- **Directions**
Copy all lines in the material holding the string "naar".

--- The data ---

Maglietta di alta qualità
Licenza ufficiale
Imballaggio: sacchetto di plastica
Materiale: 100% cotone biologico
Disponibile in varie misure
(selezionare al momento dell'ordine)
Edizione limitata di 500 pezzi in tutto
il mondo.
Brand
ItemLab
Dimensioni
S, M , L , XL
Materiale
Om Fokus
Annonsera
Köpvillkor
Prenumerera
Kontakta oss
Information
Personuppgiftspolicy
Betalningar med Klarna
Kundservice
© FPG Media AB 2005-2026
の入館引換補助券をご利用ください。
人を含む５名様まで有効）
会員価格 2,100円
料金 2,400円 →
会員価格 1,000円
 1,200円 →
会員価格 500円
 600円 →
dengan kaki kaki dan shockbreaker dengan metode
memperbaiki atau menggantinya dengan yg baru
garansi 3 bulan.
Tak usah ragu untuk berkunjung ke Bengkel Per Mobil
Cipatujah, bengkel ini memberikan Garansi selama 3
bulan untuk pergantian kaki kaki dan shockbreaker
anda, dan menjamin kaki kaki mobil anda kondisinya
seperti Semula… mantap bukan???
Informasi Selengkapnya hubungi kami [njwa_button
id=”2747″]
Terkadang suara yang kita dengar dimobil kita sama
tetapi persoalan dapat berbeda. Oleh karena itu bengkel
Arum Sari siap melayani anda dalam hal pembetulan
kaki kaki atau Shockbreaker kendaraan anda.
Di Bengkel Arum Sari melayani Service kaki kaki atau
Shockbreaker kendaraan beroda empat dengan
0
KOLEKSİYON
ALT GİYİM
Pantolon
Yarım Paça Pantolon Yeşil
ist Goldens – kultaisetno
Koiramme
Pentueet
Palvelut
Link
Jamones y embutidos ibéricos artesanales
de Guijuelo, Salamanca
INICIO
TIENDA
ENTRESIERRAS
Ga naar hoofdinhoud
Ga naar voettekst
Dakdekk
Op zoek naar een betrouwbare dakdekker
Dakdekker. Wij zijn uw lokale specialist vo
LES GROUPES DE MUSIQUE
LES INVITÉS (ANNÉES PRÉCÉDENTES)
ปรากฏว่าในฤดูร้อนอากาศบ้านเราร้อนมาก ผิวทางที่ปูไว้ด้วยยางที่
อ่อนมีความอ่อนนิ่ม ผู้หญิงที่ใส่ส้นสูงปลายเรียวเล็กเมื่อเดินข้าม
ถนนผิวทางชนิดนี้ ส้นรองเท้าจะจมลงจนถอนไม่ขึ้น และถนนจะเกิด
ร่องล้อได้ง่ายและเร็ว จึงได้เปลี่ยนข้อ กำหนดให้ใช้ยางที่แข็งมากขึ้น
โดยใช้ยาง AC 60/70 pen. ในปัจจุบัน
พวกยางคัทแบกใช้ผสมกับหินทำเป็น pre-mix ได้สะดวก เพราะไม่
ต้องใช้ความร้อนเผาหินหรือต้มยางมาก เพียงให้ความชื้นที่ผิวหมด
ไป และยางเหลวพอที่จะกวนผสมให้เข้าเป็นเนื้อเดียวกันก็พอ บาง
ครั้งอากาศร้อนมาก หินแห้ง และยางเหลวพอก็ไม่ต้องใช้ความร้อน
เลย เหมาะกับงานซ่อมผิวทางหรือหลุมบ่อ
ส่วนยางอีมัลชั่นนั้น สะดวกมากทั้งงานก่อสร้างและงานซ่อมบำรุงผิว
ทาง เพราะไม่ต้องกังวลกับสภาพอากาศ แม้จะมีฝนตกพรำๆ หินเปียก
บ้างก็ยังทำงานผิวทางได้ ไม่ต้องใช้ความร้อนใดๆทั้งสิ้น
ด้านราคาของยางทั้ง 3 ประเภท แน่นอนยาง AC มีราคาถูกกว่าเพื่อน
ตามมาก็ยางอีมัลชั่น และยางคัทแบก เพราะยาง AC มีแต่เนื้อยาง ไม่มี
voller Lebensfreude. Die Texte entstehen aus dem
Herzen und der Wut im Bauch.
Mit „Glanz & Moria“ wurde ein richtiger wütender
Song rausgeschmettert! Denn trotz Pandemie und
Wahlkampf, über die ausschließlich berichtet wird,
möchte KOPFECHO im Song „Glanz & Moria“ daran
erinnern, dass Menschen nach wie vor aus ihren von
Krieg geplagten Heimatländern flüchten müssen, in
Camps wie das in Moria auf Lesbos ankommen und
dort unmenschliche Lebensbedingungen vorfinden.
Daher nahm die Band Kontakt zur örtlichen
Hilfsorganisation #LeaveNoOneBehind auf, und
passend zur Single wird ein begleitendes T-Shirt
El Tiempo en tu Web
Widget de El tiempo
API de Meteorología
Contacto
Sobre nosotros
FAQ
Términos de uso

---

- **Task output**
Ga naar hoofdinhoud
Ga naar voettekst
Op zoek naar een betrouwbare dakdekker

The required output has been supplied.